DATASET CONTENT:
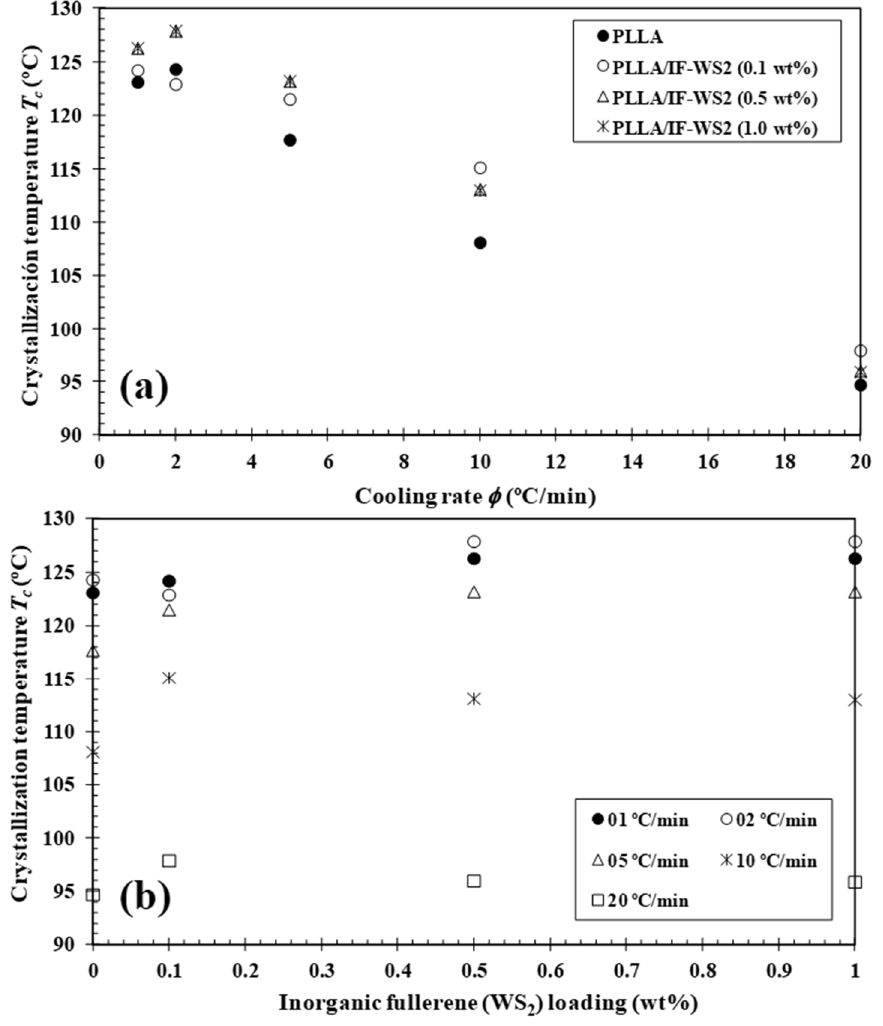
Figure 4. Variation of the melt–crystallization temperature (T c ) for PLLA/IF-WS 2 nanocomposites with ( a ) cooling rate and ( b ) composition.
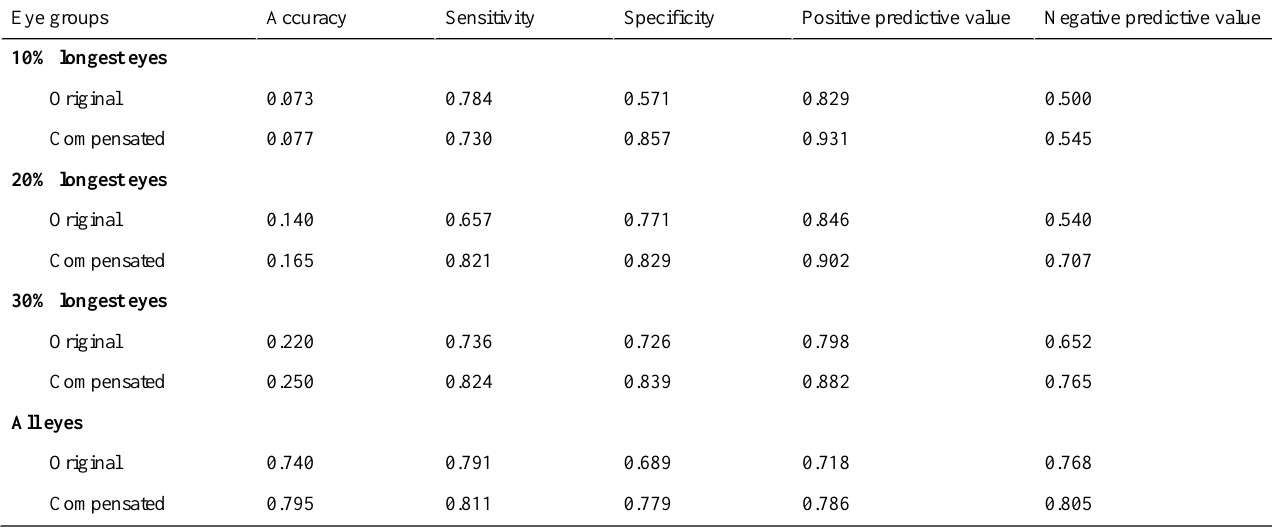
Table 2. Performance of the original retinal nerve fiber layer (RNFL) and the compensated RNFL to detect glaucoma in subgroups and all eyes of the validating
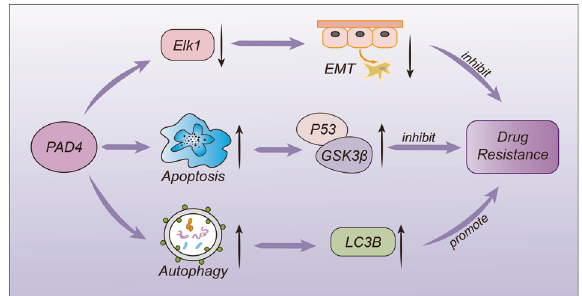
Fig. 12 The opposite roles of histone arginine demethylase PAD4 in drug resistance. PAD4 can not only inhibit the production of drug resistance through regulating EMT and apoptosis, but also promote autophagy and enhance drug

TASK GOAL: From the line containing "Table 2. Performance" down to the end of the data above, reproduce each line exactly; no pictures.

EXPECTED OUTPUT:
Table 2. Performance of the original retinal nerve fiber layer (RNFL) and the compensated RNFL to detect glaucoma in subgroups and all eyes of the validating
Fig. 12 The opposite roles of histone arginine demethylase PAD4 in drug resistance. PAD4 can not only inhibit the production of drug resistance through regulating EMT and apoptosis, but also promote autophagy and enhance drug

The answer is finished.